> [Document extract]:
-----

How to create new Text-to-Speech cloud function (low-level instruction)

Serhii Dolhopolov 24 Jan 2025
Vladyslav Korchenko

Overview

This documentation describes how to create a Text-to-Speech module as a cloud function. While the example uses Google Cloud Functions, other cloud providers can be used. The cloud function acts as an adapter for a text-to-speech service (e.g., PlayHT) and implements a predefined interface to integrate with the Add-on Mart as a Text-to-Speech module.

Supported cloud functions

Supported cloud functions are: Oracle Cloud Functions, AWS Lambdas, Azure Functions, Google Cloud Functions

Oracle cloud function example

Oracle cloud function specific example

How to create Google Cloud Function

Google cloud function example

Google cloud function specific example

Authentication options for Google Cloud Function

Allow function to be triggered without authentication from specific IP addresses list.
- To implement IP-based access control you can utilize Google Cloud Armor in conjunction with an HTTP(S) Load Balancer.
Bearer Token Authentication.
- Deploy the function with the --no-allow-unauthenticated flag.
- Assign appropriate roles (e.g., Cloud Functions Invoker) to the service account.
- Generate a key and share it with the PortaOne team so that the dispatcher application can generate a Bearer Token.
- Refer to Secure your Cloud Run function for detailed Google documentation.
Static Token Authentication. Used in the example code. (May be deprecated in the future).

-----

(Object localization data)
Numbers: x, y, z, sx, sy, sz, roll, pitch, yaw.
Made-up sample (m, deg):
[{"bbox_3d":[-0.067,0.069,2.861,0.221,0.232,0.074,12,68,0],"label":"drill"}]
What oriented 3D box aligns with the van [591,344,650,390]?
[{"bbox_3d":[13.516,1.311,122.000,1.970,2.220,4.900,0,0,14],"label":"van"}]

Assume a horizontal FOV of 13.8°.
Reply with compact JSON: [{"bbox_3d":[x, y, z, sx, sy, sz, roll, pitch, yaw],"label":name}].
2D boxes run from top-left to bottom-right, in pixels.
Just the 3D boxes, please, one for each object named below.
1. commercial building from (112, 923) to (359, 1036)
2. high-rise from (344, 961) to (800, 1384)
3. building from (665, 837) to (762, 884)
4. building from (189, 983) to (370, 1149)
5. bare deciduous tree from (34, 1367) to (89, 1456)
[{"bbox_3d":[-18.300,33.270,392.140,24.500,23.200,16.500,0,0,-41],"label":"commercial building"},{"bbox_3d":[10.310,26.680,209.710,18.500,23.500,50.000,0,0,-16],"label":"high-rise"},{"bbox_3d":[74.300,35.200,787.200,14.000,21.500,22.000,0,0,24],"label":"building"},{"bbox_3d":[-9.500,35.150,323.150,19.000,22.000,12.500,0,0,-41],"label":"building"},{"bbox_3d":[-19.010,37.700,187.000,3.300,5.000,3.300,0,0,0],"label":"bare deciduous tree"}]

-----

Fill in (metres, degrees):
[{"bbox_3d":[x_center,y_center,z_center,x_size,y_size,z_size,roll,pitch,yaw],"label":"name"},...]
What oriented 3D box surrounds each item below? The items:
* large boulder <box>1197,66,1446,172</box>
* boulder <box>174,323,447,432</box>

-----

Answer these questions using the Text-to-Speech cloud function instructions:
1. Which text-to-speech service is named as one the cloud function can act as an adapter for?
2. Which cloud functions are listed as supported?
3. With which flag should the function be deployed for Bearer Token Authentication?

1. PlayHT.
2. Oracle Cloud Functions, AWS Lambdas, Azure Functions and Google Cloud Functions.
3. The --no-allow-unauthenticated flag.